On Domination and Mental Illness...
...From the perspective of a mentally ill Domme.
I did My skincare for the third time today; a pathetic attempt at tricking My brain into submitting to itself. I've been trying to do My makeup so I can take photos and confirm sessions. To do My job. But unfortunately, I'm too strong and too smart for My own good. I was a sobbing mess on My bed before I could move onto the primer.
Just thirty minutes before, I was smiling and optimistic. FaceTiming My friend and laughing with My roommate about a TikTok I saw. I was ready to take on the day and make big moves. I had a haircut planned and was so looking forward to the change. But then I checked My emails. I read through a few private messages. That optimism and peace I had initially felt disappeared as though it was all a delusion from the start.

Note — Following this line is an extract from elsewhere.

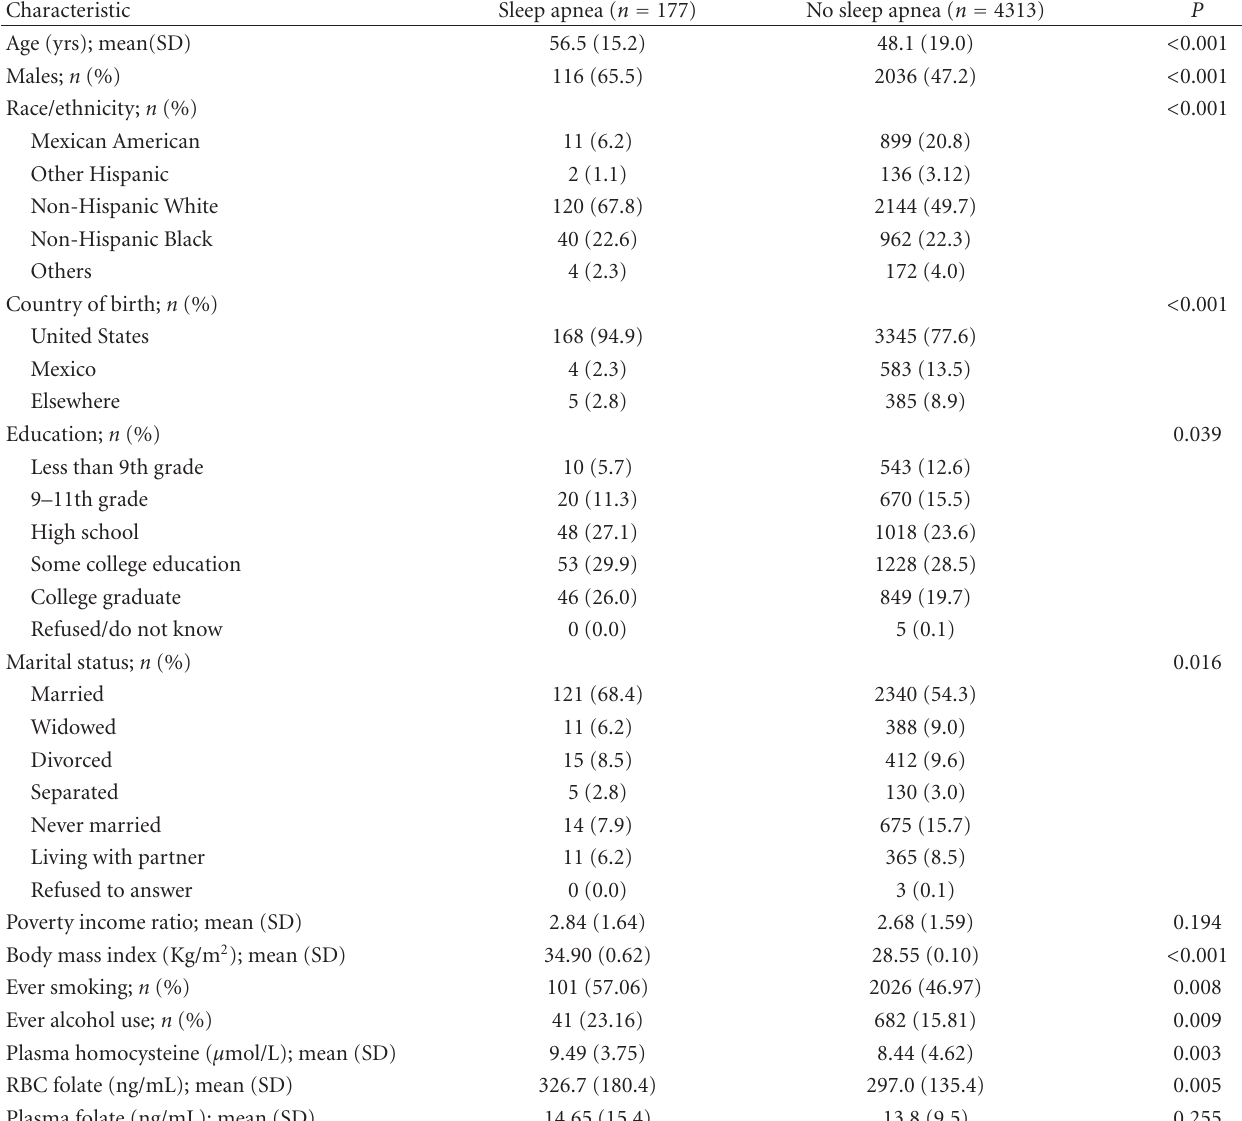
Table 2: Sociodemographic, clinical, and relevant biochemical characteristics of the population included in this study (total n = 4490).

I don't know how to do My job in this state. How could I? I have been diagnosed with Bipolar II, Attention Deficit Disorder, Borderline Personality Disorder, and Complex Post Traumatic Stress Disorder. The reason I have a lot of these conditions (aside from the predisposed traits passed down genetically) is the same reason I am a Domme; Because I have been horrifyingly traumatized and abused by men for My entire life. But still, I'm not able to bring that Dominant side to full fruition while I'm in a triggered state as I currently am. While that's a positive overall, it's unsurprisingly proved to make My life even more inconsistent and all the more turbulent.
The 'why' of all of this is not important today, though. What I want to discuss is how very difficult it is to be in this position both willingly and due to necessity while also managing these kinds of disorders. I know I'm not the only one in this space with these kinds of issues. And I know that playtime is reserved for safe and sane headspaces. But I don't want fareweather subs. I want consistent, loyal, obedient, and devoted pets who can recognize when their Mistress needs them the most.
I need a submissive who knows what will immediately cheer Me up and who provides that without hesitation or question. I need a submissive who will understand and obey when I require their presence without the expectation of reaching orgasm. A sub who will worship Me even when I'm in tears and without a stitch of makeup on. A sub who knows how absolutely stunning and incomprehensibly worthy of worship I am regardless.
I know that it's not easy to submit to someone in such a vulnerable state. But I am not just anyone, and I am not an easy Mistress to serve. If easy is what you're looking for, you shouldn't be here. I am worth every single moment of hardship and intensity. I am worth more than any inconvenience or task I may command. I am worth more than what you have to offer. Your sole purpose in life should lie in resolving that discrepancy between us. Make yourself worthy of Me. Prove you're better than the other worms writhing around embarrassingly at My feet. Serve your Mistress correctly; Be there when times are hard.